At the beginning of the loop, a bit is read. If standard input is at EOF, the precondition of ? is not met, and therefore the loop (and thus the program) ends. Otherwise, if a zero bit is read, the stack is left empty, while if a one bit is read, an empty stack is pushed on the current stack (which therefore is no longer empty).

The following ! outputs a zero if the current stack is empty (that is, a zero was read), and a one otherwise (i.e. a one was read).

Finally, the (-) is a loop that emtpties the stack for the next iteration, by removing anything on the stack (-) until the stack is empty (the precondion of - is not met, thus the loop terminates).

Binary complement

The following outputs the binary complement of the standard input.

+>?<(_--)!(-))

Again, the whole program is a loop (with implied opening parenthesis at the beginning of the program).

At the beginning of the loop, the current stack is empty. The program pushes an empty stack, enters it, reads a bit, and leaves the stack again. This if the read bit was a zero, the stack now contains an empty stack, if the bit was 1, it contains a stack containingan empty stack. If we reached the end of file, the loop is terminated (the final stack isn't empty in that case, but that doesn't matter).

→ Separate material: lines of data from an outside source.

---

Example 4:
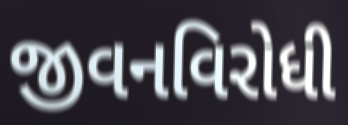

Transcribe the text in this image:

જીવનવિરોધી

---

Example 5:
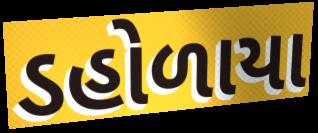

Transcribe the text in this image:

ડહોળાયા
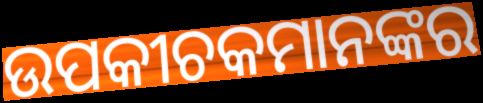
ଉପକୀଚକମାନଙ୍କର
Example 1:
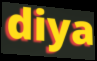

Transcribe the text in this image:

diya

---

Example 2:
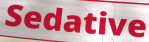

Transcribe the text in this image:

Sedative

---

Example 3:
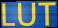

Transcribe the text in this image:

LUT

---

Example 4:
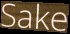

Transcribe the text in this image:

Sake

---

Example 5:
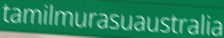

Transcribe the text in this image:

tamilmurasuaustralia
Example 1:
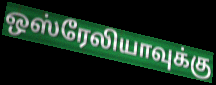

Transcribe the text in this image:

ஒஸ்ரேலியாவுக்கு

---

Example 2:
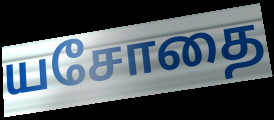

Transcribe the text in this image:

யசோதை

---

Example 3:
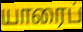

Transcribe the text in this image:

யாரைப்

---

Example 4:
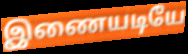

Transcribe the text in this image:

இணையடியே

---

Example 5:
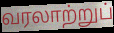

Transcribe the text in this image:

வரலாற்றுப்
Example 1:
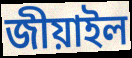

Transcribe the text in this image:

জীয়াইল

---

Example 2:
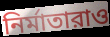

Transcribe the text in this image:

নির্মাতারাও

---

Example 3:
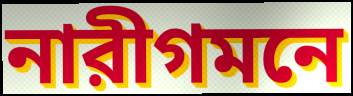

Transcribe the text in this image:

নারীগমনে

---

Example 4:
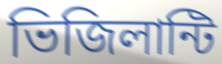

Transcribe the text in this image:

ভিজিলান্টি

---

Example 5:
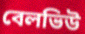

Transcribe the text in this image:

বেলভিউ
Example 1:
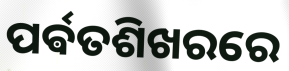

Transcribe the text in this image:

ପର୍ଵତଶିଖରରେ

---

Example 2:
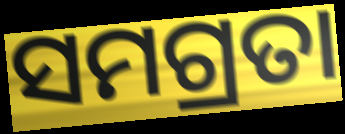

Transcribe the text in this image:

ସମଗ୍ରତା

Next execution reaches (_--). If the top of stack is just an empty stack, trying to pop an element (_) violates the precondition, and therefore immediately terminates the loop, leaving the stack unchanged. Otherwise, the top element is popped (so that now the current stack consists of two empty stack), and then the top two elements are removed (so that now the stck is empty). In the next iteration of this loop, the attempt to pop in an empty stack again violates the preconditions of pop, thus the loop now terminates with the stack empty.

The end result of this is that now the stack is empty if a one was read, and not empty if a zero was read, the opposite of what a single ? would have resulted in. Thus the following ! outputs the complement of the bit just read.

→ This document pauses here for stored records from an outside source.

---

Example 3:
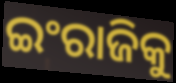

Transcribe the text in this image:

ଇଂରାଜିକୁ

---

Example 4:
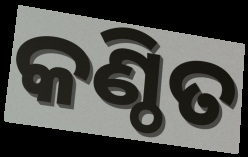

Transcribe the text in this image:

କଣ୍ଠିତ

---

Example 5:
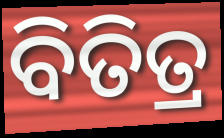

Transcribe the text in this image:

ବିତିତ୍ର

As in the previous program, the stack is now cleared for the next iteration of the loop.

The interpreter

This repository includes an interpreter for the SOS programming language written in C++.

To build the interpreter, just compile all C++ souce files (*.cc) into a program. A simple makefile that works under Linux is also provided; running make in the directory interpreter will build an executable called sos.

In the following, I'm assuming the executable can be executed with interpreter/sos (this is the case a.g. if you used the provided makefile, or if you compiled to sos.exe under Windows, and you are currently in the main directory of this repository). Otherwise, replace interpreter/sos with whatever path and name the executable has in your system.

The interpreter can read the program either from a file, or directly from the command line. To run a command from a file, just type

interpreter/sos filename

For example, to run the hello world example in the directory examples, use

interpreter/sos examples/helloworld.sos

To run a program directly from the command line, you can use the command line parameter -c followed by the program as next parameter. Make sure to properly quote that parameter so it doesn't get interpreted by the shell. For example, to run the cat example above directly from the command line, you can use

interpreter/sos -c "?!(-))"

Here the " are quotes for the shell, which aren't seen by the interpreter (but if they were, it wouldn't hurt anyway, as the interpreter ignores everything it doesn't know).

The example programs

The directory examples contains a few example programs written in the SOS programming language. The files all have the ending .sos.